Retype, word for word, every line from the one holding "- 2019/9 ~ 2019/12" through the one holding "- ゲームやVRChat向けシェーダーの販売をしてます。" in the entries below, both included, and only those lines.

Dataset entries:
::::::::

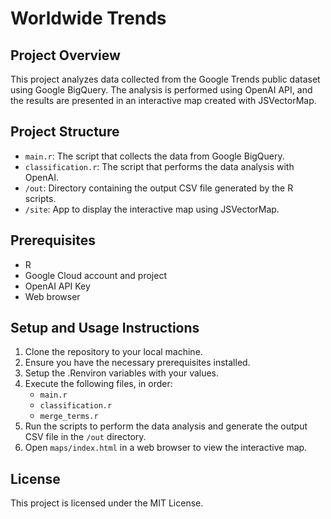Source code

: # Worldwide Trends

## Project Overview

This project analyzes data collected from the Google Trends public dataset using Google BigQuery. The analysis is performed using OpenAI API, and the results are presented in an interactive map created with JSVectorMap.

## Project Structure

- `main.r`: The script that collects the data from Google BigQuery.
- `classification.r`: The script that performs the data analysis with OpenAI.
- `/out`: Directory containing the output CSV file generated by the R scripts.
- `/site`: App to display the interactive map using JSVectorMap.

## Prerequisites

- R
- Google Cloud account and project
- OpenAI API Key
- Web browser

## Setup and Usage Instructions

1. Clone the repository to your local machine.
2. Ensure you have the necessary prerequisites installed.
3. Setup the .Renviron variables with your values.
4. Execute the following files, in order:
    - `main.r`
    - `classification.r`
    - `merge_terms.r`
5. Run the scripts to perform the data analysis and generate the output CSV file in the `/out` directory.
6. Open `maps/index.html` in a web browser to view the interactive map.

## License

This project is licensed under the MIT License.
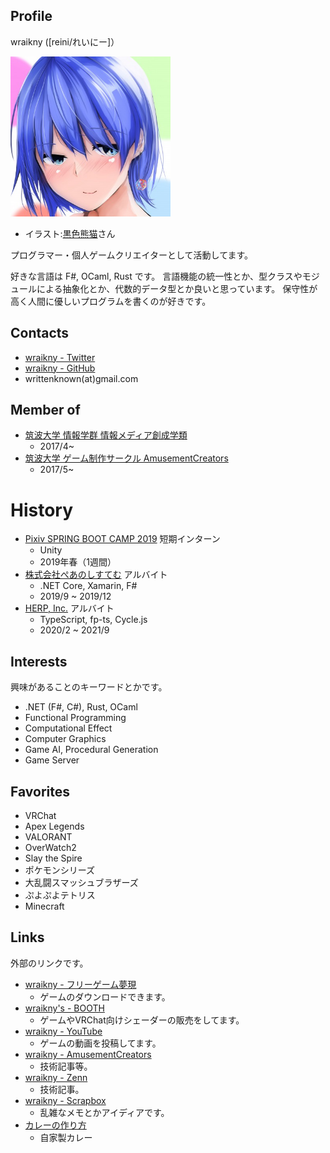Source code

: ## Profile

wraikny ([reini/れいにー]）

<img src="/images/wraikny/wraikny_illustration.jpg" width="256px">

- イラスト:[黒色熊猫](https://twitter.com/higumasyake)さん

プログラマー・個人ゲームクリエイターとして活動してます。

好きな言語は F#, OCaml, Rust です。
言語機能の統一性とか、型クラスやモジュールによる抽象化とか、代数的データ型とか良いと思っています。
保守性が高く人間に優しいプログラムを書くのが好きです。

## Contacts

- [wraikny - Twitter](https://twitter.com/wraikny)
- [wraikny - GitHub](https://github.com/wraikny)
- writtenknown(at)gmail.com

## Member of

- [筑波大学 情報学群 情報メディア創成学類](https://www.mast.tsukuba.ac.jp)
  - 2017/4~
- [筑波大学 ゲーム制作サークル AmusementCreators](https://www.amusement-creators.info)
  - 2017/5~


# History

- [Pixiv SPRING BOOT CAMP 2019](https://internship.pixiv.co.jp/) 短期インターン
  - Unity
  - 2019年春（1週間）
- [株式会社ぺあのしすてむ](https://irbank.net/mynumber/8180301021653) アルバイト
  - .NET Core, Xamarin, F#
  - 2019/9 ~ 2019/12
- [HERP, Inc.](https://herp.co.jp/) アルバイト
  - TypeScript, fp-ts, Cycle.js
  - 2020/2 ~ 2021/9

## Interests

興味があることのキーワードとかです。

- .NET (F#, C#), Rust, OCaml
- Functional Programming
- Computational Effect
- Computer Graphics
- Game AI, Procedural Generation
- Game Server

## Favorites

- VRChat
- Apex Legends
- VALORANT
- OverWatch2
- Slay the Spire
- ポケモンシリーズ
- 大乱闘スマッシュブラザーズ
- ぷよぷよテトリス
- Minecraft

## Links

外部のリンクです。

- [wraikny - フリーゲーム夢現](https://freegame-mugen.jp/cms/mt-cp.fcgi?__mode=view&blog_id=1&id=4393)
  - ゲームのダウンロードできます。
- [wraikny's - BOOTH](https://wraikny.booth.pm)
  - ゲームやVRChat向けシェーダーの販売をしてます。
- [wraikny - YouTube](https://www.youtube.com/channel/UCZ9gPqMn0Vtd0NTIAQtrt2Q)
  - ゲームの動画を投稿してます。
- [wraikny - AmusementCreators](https://www.amusement-creators.info/authors/wraikny/)
  - 技術記事等。
- [wraikny - Zenn](https://zenn.dev/wraikny)
  - 技術記事。
- [wraikny - Scrapbox](https://scrapbox.io/wraikny/)
  - 乱雑なメモとかアイディアです。
- [カレーの作り方](https://scrapbox.io/wraikny/カレーの作り方)
  - 自家製カレー
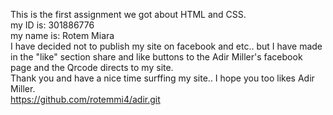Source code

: This is the first assignment we got about HTML and CSS. <br>
my ID is: 301886776<br>
my name is: Rotem Miara<br>
I have decided not to publish my site on facebook and etc.. but I have made in the "like" section share and like buttons to the Adir Miller's facebook page
and the Qrcode directs to my site.<br>
Thank you and have a nice time surffing my site.. I hope you too likes Adir Miller.<br>
https://github.com/rotemmi4/adir.git

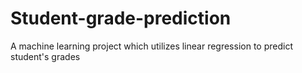 # Student-grade-prediction
A machine learning project which utilizes linear regression to predict student's grades
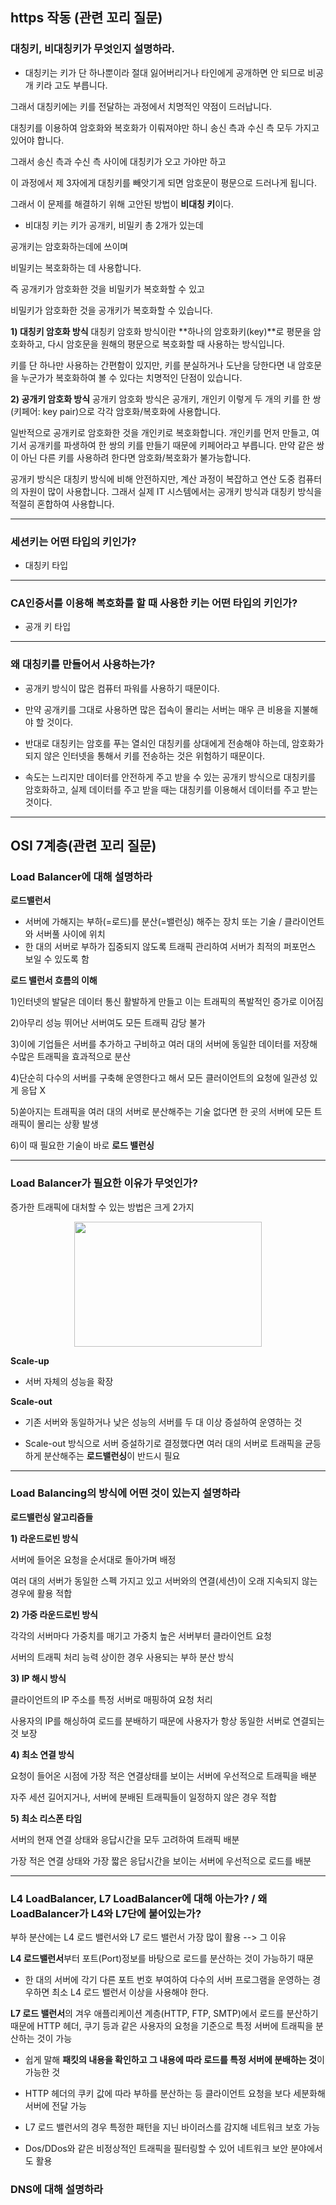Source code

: ## https 작동 (관련 꼬리 질문)

### 대칭키, 비대칭키가 무엇인지 설명하라.

- 대칭키는 키가 단 하나뿐이라 절대 잃어버리거나 타인에게 공개하면 안 되므로 비공개 키라 고도 부릅니다.

그래서 대칭키에는 키를 전달하는 과정에서 치명적인 약점이 드러납니다.

대칭키를 이용하여 암호화와 복호화가 이뤄져야만 하니 송신 측과 수신 측 모두 가지고 있어야 합니다.

그래서 송신 측과 수신 측 사이에 대칭키가 오고 가야만 하고

이 과정에서 제 3자에게 대칭키를 빼앗기게 되면 암호문이 평문으로 드러나게 됩니다.

그래서 이 문제를 해결하기 위해 고안된 방법이 **비대칭 키**이다.

- 비대칭 키는 키가 공개키, 비밀키 총 2개가 있는데

공개키는 암호화하는데에 쓰이며

비밀키는 복호화하는 데 사용합니다.

즉 공개키가 암호화한 것을 비밀키가 복호화할 수 있고

비밀키가 암호화한 것을 공개키가 복호화할 수 있습니다.

**1) 대칭키 암호화 방식**
대칭키 암호화 방식이란 **하나의 암호화키(key)**로 평문을 암호화하고, 다시 암호문을 원해의 평문으로 복호화할 때 사용하는 방식입니다.

키를 단 하나만 사용하는 간편함이 있지만, 키를 분실하거나 도난을 당한다면 내 암호문을 누군가가 복호화하여 볼 수 있다는 치명적인 단점이 있습니다.

**2) 공개키 암호화 방식**
공개키 암호화 방식은 공개키, 개인키 이렇게 두 개의 키를 한 쌍(키페어: key pair)으로 각각 암호화/복호화에 사용합니다.

일반적으로 공개키로 암호화한 것을 개인키로 복호화합니다. 개인키를 먼저 만들고, 여기서 공개키를 파생하여 한 쌍의 키를 만들기 때문에 키페어라고 부릅니다. 만약 같은 쌍이 아닌 다른 키를 사용하려 한다면 암호화/복호화가 불가능합니다.

공개키 방식은 대칭키 방식에 비해 안전하지만, 계산 과정이 복잡하고 연산 도중 컴퓨터의 자원이 많이 사용합니다. 그래서 실제 IT 시스템에서는 공개키 방식과 대칭키 방식을 적절히 혼합하여 사용합니다.


-----
### 세션키는 어떤 타입의 키인가?
- 대칭키 타입

-----
### CA인증서를 이용해 복호화를 할 때 사용한 키는 어떤 타입의 키인가?
- 공개 키 타입

-----
### 왜 대칭키를 만들어서 사용하는가?

- 공개키 방식이 많은 컴퓨터 파워를 사용하기 때문이다. 

- 만약 공개키를 그대로 사용하면 많은 접속이 몰리는 서버는 매우 큰 비용을 지불해야 할 것이다. 

- 반대로 대칭키는 암호를 푸는 열쇠인 대칭키를 상대에게 전송해야 하는데, 암호화가 되지 않은 인터넷을 통해서 키를 전송하는 것은 위험하기 때문이다. 

- 속도는 느리지만 데이터를 안전하게 주고 받을 수 있는 공개키 방식으로 대칭키를 암호화하고, 실제 데이터를 주고 받을 때는 대칭키를 이용해서 데이터를 주고 받는 것이다.

------
## OSI 7계층(관련 꼬리 질문)

### Load Balancer에 대해 설명하라

**로드밸런서**

- 서버에 가해지는 부하(=로드)를 분산(=밸런싱) 해주는 장치 또는 기술 / 클라이언트와 서버풀 사이에 위치
- 한 대의 서버로 부하가 집중되지 않도록 트래픽 관리하여 서버가 최적의 퍼포먼스 보일 수 있도록 함

**로드 밸런서 흐름의 이해**

 1)인터넷의 발달은 데이터 통신 활발하게 만들고 이는 트래픽의 폭발적인 증가로 이어짐

 2)아무리 성능 뛰어난 서버여도 모든 트래픽 감당 불가
 
 3)이에 기업들은 서버를 추가하고 구비하고 여러 대의 서버에 동일한 데이터를 저장해 수많은 트래픽을 효과적으로 분산
 
 4)단순히 다수의 서버를 구축해 운영한다고 해서 모든 클러이언트의 요청에 일관성 있게 응답 X
 
 5)쏟아지는 트래픽을 여러 대의 서버로 분산해주는 기술 없다면 한 곳의 서버에 모든 트래픽이 몰리는 상황 발생

 6)이 때 필요한 기술이 바로 **로드 밸런싱**

-----
### Load Balancer가 필요한 이유가 무엇인가?

증가한 트래픽에 대처할 수 있는 방법은 크게 2가지
<p align="center">
<img src="https://github.com/dnzp75/Java/assets/105201451/0f81cf62-36ff-4f75-ab76-132341df6ecb" width="300" height="200"/>

**Scale-up**

- 서버 자체의 성능을 확장

**Scale-out**

- 기존 서버와 동일하거나 낮은 성능의 서버를 두 대 이상 증설하여 운영하는 것

- Scale-out 방식으로 서버 증설하기로 결정했다면 여러 대의 서버로 트래픽을 균등하게 분산해주는 **로드밸런싱**이 반드시 필요

------
### Load Balancing의 방식에 어떤 것이 있는지 설명하라 

**로드밸런싱 알고리즘들**

**1) 라운드로빈 방식**

서버에 들어온 요청을 순서대로 돌아가며 배정

여러 대의 서버가 동일한 스펙 가지고 있고 서버와의 연결(세션)이 오래 지속되지 않는 경우에 활용 적합

**2) 가중 라운드로빈 방식**

각각의 서버마다 가중치를 매기고 가중치 높은 서버부터 클라이언트 요청

서버의 트래픽 처리 능력 상이한 경우 사용되는 부하 분산 방식

**3) IP 해시 방식**

클라이언트의 IP 주소를 특정 서버로 매핑하여 요청 처리

사용자의 IP를 해싱하여 로드를 분배하기 때문에 사용자가 항상 동일한 서버로 연결되는 것 보장

**4) 최소 연결 방식**

요청이 들어온 시점에 가장 적은 연결상태를 보이는 서버에 우선적으로 트래픽을 배분

자주 세션 길어지거나, 서버에 분배된 트래픽들이 일정하지 않은 경우 적합

**5) 최소 리스폰 타임**

서버의 현재 연결 상태와 응답시간을 모두 고려하여 트래픽 배분

가장 적은 연결 상태와 가장 짧은 응답시간을 보이는 서버에 우선적으로 로드를 배분

------


### L4 LoadBalancer, L7 LoadBalancer에 대해 아는가? / 왜 LoadBalancer가 L4와 L7단에 붙어있는가?

부하 분산에는 L4 로드 밸런서와 L7 로드 밸런서 가장 많이 활용  --> 그 이유

**L4 로드밸런서**부터 포트(Port)정보를 바탕으로 로드를 분산하는 것이 가능하기 때문

- 한 대의 서버에 각기 다른 포트 번호 부여하여 다수의 서버 프로그램을 운영하는 경우하면 최소 L4 로드 밸런서 이상을 사용해야 한다.

**L7 로드 밸런서**의 겨우 애플리케이션 계층(HTTP, FTP, SMTP)에서 로드를 분산하기 때문에 HTTP 헤더, 쿠기 등과 같은 사용자의 요청을 기준으로 특정 서버에 트래픽을 분산하는 것이 가능

- 쉽게 말해 **패킷의 내용을 확인하고 그 내용에 따라 로드를 특정 서버에 분배하는 것**이 가능한 것

- HTTP 헤더의 쿠키 값에 따라 부하를 분산하는 등 클라이언트 요청을 보다 세분화해 서버에 전달 가능

- L7 로드 밸런서의 경우 특정한 패턴을 지닌 바이러스를 감지해 네트워크 보호 가능

- Dos/DDos와 같은 비정상적인 트래픽을 필터링할 수 있어 네트워크 보안 분야에서도 활용


### DNS에 대해 설명하라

::::::::

== Task response ==
  - 2019/9 ~ 2019/12
- [HERP, Inc.](https://herp.co.jp/) アルバイト
  - TypeScript, fp-ts, Cycle.js
  - 2020/2 ~ 2021/9

## Interests

興味があることのキーワードとかです。

- .NET (F#, C#), Rust, OCaml
- Functional Programming
- Computational Effect
- Computer Graphics
- Game AI, Procedural Generation
- Game Server

## Favorites

- VRChat
- Apex Legends
- VALORANT
- OverWatch2
- Slay the Spire
- ポケモンシリーズ
- 大乱闘スマッシュブラザーズ
- ぷよぷよテトリス
- Minecraft

## Links

外部のリンクです。

- [wraikny - フリーゲーム夢現](https://freegame-mugen.jp/cms/mt-cp.fcgi?__mode=view&blog_id=1&id=4393)
  - ゲームのダウンロードできます。
- [wraikny's - BOOTH](https://wraikny.booth.pm)
  - ゲームやVRChat向けシェーダーの販売をしてます。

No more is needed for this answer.